**Your task:**
Within the lines below, find those that hold the string "pigmentation" and copy each one.

[Transcribed page contents]
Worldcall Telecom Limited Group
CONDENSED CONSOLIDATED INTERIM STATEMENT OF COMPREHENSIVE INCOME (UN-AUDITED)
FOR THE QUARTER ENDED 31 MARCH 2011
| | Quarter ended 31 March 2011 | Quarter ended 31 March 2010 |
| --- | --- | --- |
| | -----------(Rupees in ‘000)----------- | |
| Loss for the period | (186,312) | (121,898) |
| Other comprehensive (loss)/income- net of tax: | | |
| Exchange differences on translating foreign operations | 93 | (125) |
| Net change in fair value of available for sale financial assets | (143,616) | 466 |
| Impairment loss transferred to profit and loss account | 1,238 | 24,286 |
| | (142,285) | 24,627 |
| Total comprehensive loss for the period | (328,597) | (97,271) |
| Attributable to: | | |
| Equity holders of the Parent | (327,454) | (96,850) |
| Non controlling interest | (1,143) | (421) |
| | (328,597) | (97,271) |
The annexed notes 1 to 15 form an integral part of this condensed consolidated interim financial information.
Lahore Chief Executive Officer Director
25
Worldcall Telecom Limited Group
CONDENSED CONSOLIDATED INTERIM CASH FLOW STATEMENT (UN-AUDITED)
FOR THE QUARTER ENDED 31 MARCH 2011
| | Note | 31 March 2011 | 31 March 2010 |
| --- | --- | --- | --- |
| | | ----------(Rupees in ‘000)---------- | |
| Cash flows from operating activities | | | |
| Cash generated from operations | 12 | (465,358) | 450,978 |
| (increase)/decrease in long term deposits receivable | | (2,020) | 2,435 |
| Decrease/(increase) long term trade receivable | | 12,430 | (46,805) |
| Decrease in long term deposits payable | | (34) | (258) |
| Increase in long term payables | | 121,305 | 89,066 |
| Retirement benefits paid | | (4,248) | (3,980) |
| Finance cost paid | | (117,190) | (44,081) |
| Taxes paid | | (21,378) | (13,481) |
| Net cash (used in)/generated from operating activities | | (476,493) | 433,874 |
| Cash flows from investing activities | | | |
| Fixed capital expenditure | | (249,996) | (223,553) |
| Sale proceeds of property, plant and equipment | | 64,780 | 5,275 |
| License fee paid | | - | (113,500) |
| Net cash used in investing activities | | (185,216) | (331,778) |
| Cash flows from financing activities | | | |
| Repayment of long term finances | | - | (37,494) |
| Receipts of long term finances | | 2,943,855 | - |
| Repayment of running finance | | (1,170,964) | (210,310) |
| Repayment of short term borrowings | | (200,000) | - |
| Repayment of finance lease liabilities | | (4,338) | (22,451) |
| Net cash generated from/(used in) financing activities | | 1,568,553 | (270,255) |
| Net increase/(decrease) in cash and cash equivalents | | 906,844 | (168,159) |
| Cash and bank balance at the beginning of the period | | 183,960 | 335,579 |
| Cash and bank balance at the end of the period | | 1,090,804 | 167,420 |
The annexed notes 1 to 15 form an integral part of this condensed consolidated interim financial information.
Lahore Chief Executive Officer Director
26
==
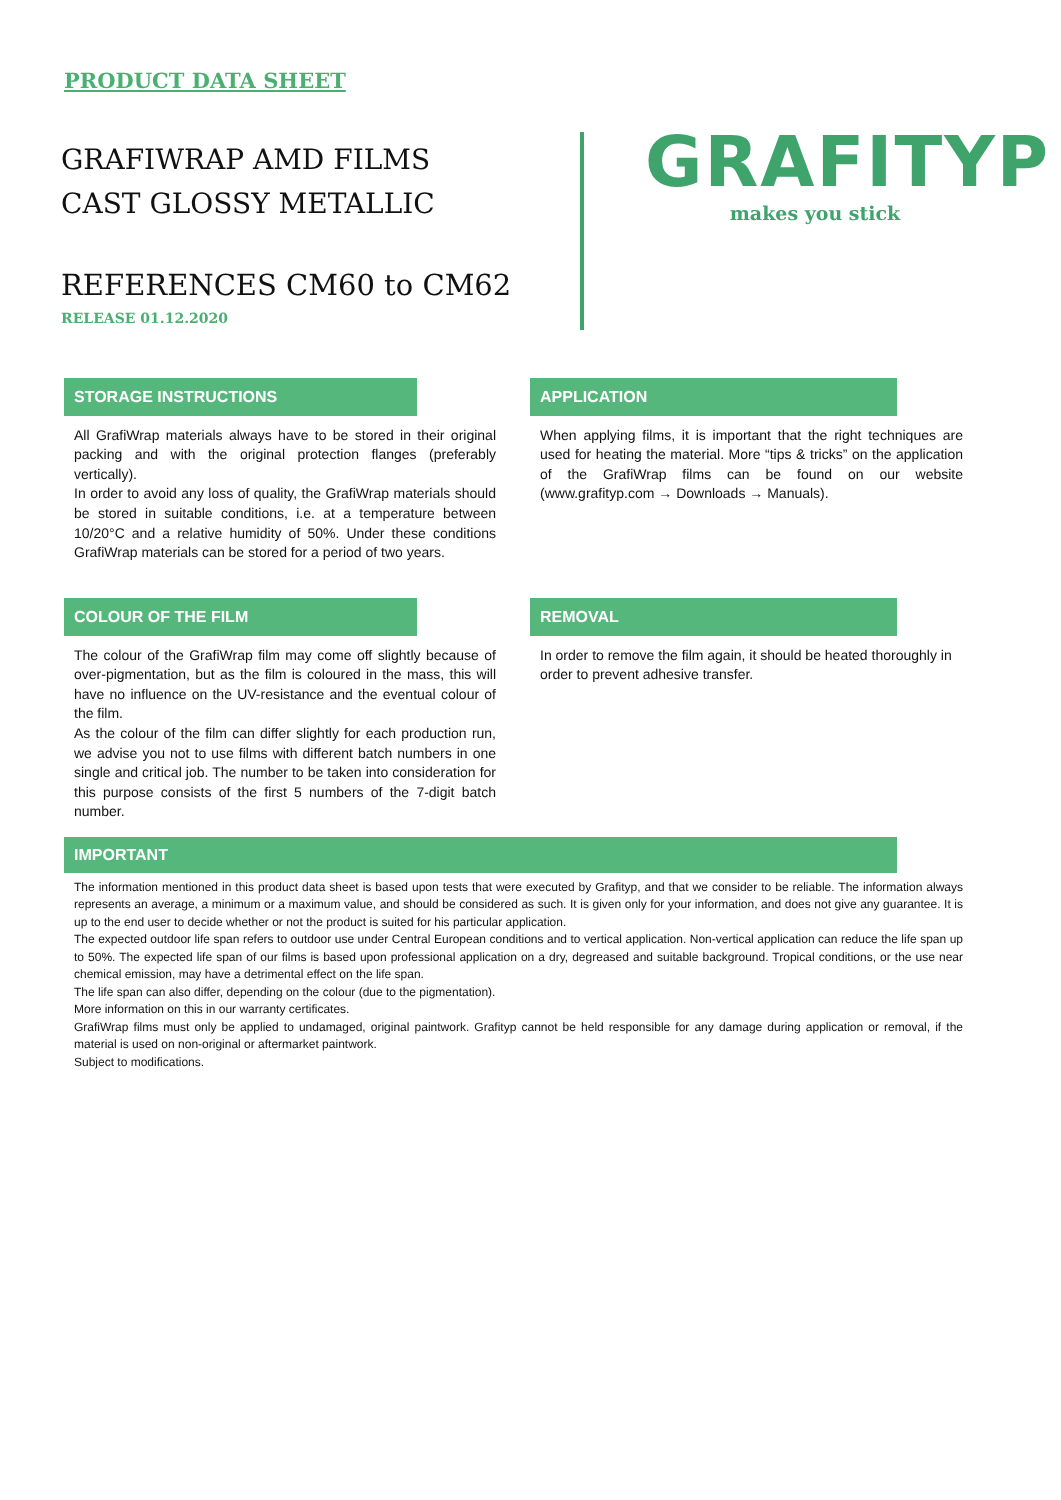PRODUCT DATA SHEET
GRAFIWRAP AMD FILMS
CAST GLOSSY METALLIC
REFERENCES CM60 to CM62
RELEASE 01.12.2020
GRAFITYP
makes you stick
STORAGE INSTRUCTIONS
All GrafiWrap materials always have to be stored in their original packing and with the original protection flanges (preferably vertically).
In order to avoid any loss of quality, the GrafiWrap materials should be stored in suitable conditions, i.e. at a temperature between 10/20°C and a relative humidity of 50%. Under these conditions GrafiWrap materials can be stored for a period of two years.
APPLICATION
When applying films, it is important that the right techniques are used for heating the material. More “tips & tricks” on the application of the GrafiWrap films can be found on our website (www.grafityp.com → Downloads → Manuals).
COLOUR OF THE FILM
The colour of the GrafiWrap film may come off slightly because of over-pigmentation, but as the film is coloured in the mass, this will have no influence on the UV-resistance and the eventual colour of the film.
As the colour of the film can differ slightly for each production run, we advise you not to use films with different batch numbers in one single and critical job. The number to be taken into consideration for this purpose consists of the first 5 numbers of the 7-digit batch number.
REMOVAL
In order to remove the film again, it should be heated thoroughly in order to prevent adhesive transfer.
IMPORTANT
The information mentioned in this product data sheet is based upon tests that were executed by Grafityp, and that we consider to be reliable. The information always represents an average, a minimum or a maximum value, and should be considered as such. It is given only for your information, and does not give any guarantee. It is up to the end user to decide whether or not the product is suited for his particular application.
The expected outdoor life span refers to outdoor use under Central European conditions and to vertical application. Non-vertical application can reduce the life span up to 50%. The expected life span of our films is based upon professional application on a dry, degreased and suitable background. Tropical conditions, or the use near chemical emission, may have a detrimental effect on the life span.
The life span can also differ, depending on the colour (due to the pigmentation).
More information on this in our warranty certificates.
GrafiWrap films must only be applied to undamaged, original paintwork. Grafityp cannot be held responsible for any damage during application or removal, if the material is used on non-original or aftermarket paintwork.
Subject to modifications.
--
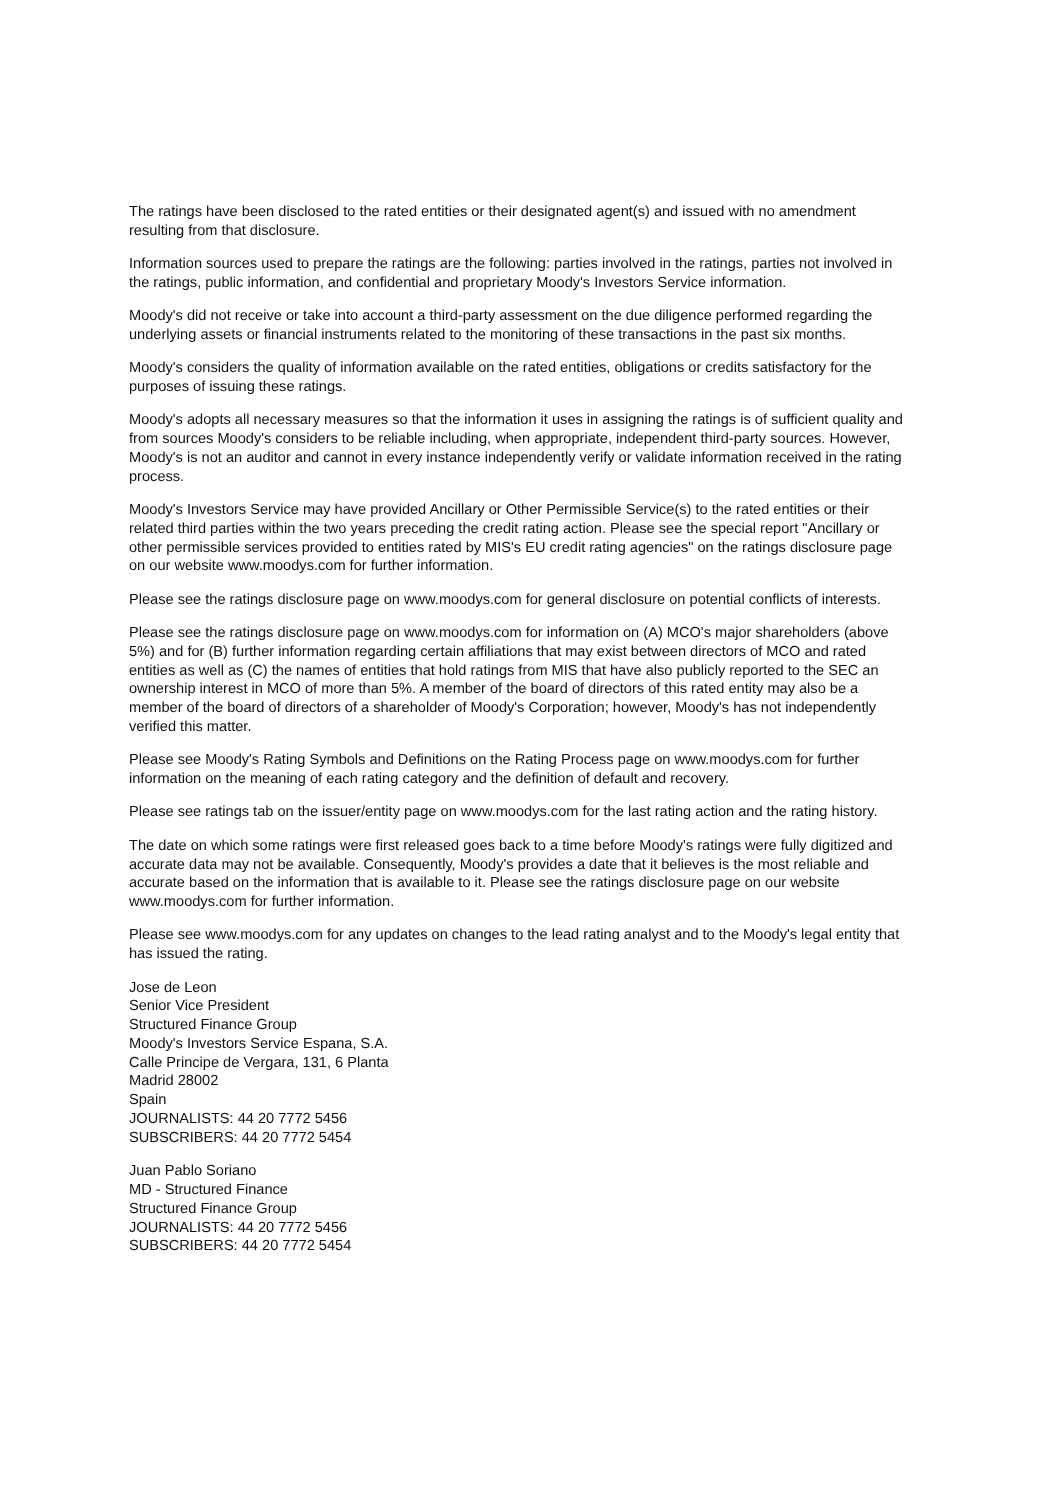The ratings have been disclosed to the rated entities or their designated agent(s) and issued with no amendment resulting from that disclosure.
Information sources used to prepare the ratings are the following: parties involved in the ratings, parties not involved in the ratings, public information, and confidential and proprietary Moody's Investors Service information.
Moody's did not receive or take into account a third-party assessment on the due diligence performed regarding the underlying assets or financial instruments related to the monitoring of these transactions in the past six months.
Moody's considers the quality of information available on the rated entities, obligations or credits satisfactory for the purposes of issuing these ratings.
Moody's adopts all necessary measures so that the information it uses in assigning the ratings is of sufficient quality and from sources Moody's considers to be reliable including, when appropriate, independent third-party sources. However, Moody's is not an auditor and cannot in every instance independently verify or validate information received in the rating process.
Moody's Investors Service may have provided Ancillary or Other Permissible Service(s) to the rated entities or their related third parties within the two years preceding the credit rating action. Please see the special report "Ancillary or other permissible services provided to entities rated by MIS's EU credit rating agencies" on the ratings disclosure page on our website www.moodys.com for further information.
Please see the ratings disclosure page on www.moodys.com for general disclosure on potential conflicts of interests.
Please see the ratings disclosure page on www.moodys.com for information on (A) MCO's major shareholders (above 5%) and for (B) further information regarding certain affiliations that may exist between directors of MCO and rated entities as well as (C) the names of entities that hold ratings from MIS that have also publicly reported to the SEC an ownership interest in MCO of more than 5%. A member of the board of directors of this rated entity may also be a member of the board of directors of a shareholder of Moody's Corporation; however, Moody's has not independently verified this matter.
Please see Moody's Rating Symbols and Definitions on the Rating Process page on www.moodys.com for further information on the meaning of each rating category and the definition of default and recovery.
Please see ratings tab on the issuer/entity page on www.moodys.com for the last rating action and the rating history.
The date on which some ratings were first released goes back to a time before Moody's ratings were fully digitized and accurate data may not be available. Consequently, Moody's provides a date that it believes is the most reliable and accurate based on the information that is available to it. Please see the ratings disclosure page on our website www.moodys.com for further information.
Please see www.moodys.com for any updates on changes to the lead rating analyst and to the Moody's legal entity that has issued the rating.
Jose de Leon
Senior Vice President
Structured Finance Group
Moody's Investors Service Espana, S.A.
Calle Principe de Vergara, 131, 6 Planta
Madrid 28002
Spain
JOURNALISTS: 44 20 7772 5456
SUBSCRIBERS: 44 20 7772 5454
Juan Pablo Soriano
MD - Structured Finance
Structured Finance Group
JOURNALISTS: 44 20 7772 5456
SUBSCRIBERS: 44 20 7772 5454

**Response area:**
The colour of the GrafiWrap film may come off slightly because of over-pigmentation, but as the film is coloured in the mass, this will have no influence on the UV-resistance and the eventual colour of the film.
The life span can also differ, depending on the colour (due to the pigmentation).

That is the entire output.